Changes in the overall oxygen consumption and dry mass of individuals across developmental time can be used to determine the ‘cost’ of development (CoD) [37,91]. Few studies [37,91] have focused on quantification of cost of development in fish in the framework described in the current manuscript, which sets a detailed baseline for assessing oxygen requirements to produce units of mass of zebrafish embryos under different environmental conditions. In our study, CoD in AB fish was but little altered by temperature. However, in NHGRI-1 fish, low temperature increased CoD, while high temperature decreased it. These data are consistent with those from the Australian lungfish Neoceratodus forsteri, where lower temperature increased CoD [91]. In contrast, CoD increased when embryonic lake whitefish Coregonus clupeaformis was incubated in increased constant temperatures, and CoD was also influenced by temperature shifts [37]. Additionally, in our study CoD was more affected by hypoxia than temperature in both AB and NHGRI-1 lines.
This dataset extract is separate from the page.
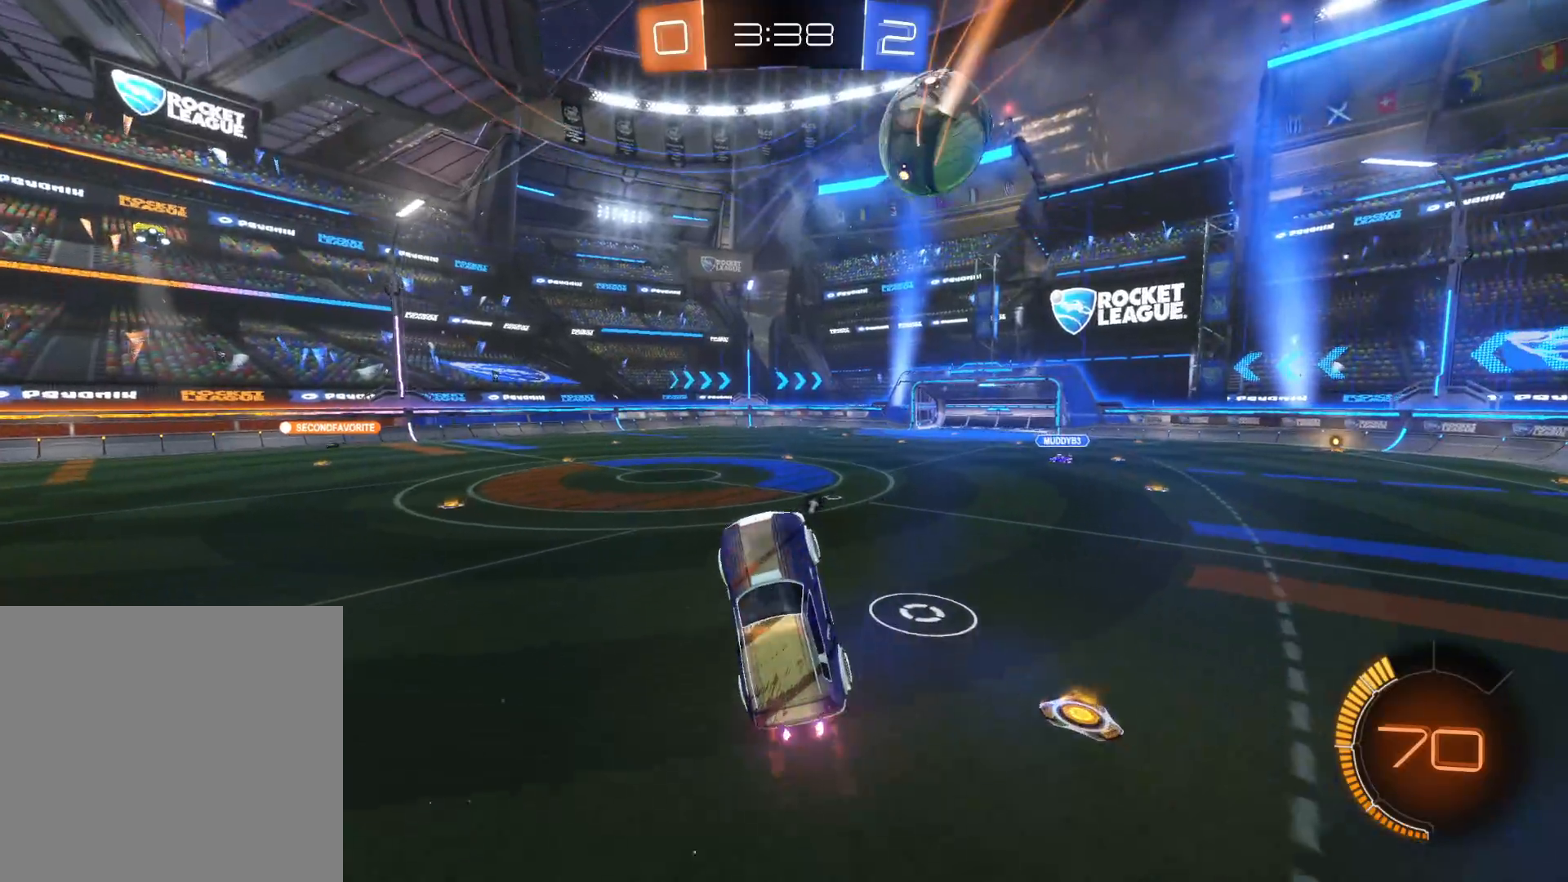
{"buttons": ["CIRCLE", "R2"], "left_stick": "center", "right_stick": "center", "events": [[83, "left_stick", "center"], [216, "CIRCLE", "down"]]}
Hypoxia impairs growth and may affect development by increasing time to hatch in fish, decreasing hatching success, and may produce a high degree of malformations [45,85,90,92,93]. CoD in our hypoxic fish was significantly higher in both fish lines. A strong inverse relationship exists between CoD and yolk conversion efficiency– that is, a higher CoD is correlated with lower YCE, and vice versa. Thus, low temperature and hypoxia not only delayed developmental progression but also development was energetically more costly and less efficient in transferring yolk mass to the embryo (Figure 4 and Figure 5). Interestingly, at the end of the experiments (7 dpf), most values of YCE and CoD were similar among groups in both fish lines. This suggests that fish, even at early developmental stages, may employ self-repair mechanisms [84]. Future studies will assess possible long-term consequences regarding increased cost of embryonic development.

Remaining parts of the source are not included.